▶ **What you are asked to do**:
An exact transcription of all the records, free of pictures, is the expected answer.

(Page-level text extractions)
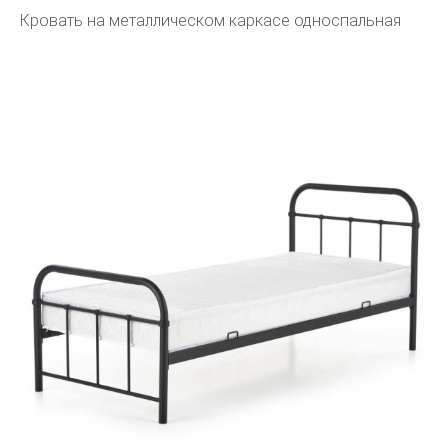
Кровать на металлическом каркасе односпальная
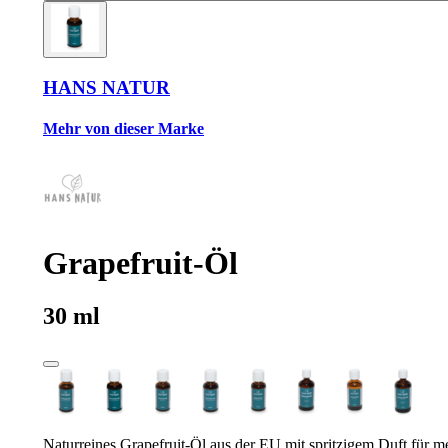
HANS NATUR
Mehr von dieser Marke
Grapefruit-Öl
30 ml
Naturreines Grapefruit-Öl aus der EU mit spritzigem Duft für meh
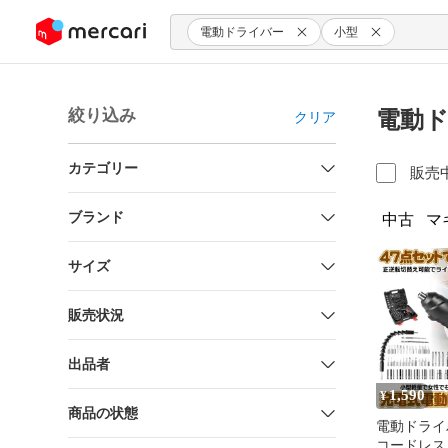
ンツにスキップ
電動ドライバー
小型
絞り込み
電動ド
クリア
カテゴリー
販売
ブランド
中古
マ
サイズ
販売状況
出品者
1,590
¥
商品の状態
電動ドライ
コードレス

▶ **The completed task**:
Кровать на металлическом каркасе односпальная
HANS NATUR
Mehr von dieser Marke
Grapefruit-Öl
30 ml
Naturreines Grapefruit-Öl aus der EU mit spritzigem Duft für meh
ンツにスキップ
電動ドライバー
小型
絞り込み
電動ド
クリア
カテゴリー
販売
ブランド
中古
マ
サイズ
販売状況
出品者
1,590
¥
商品の状態
電動ドライ
コードレス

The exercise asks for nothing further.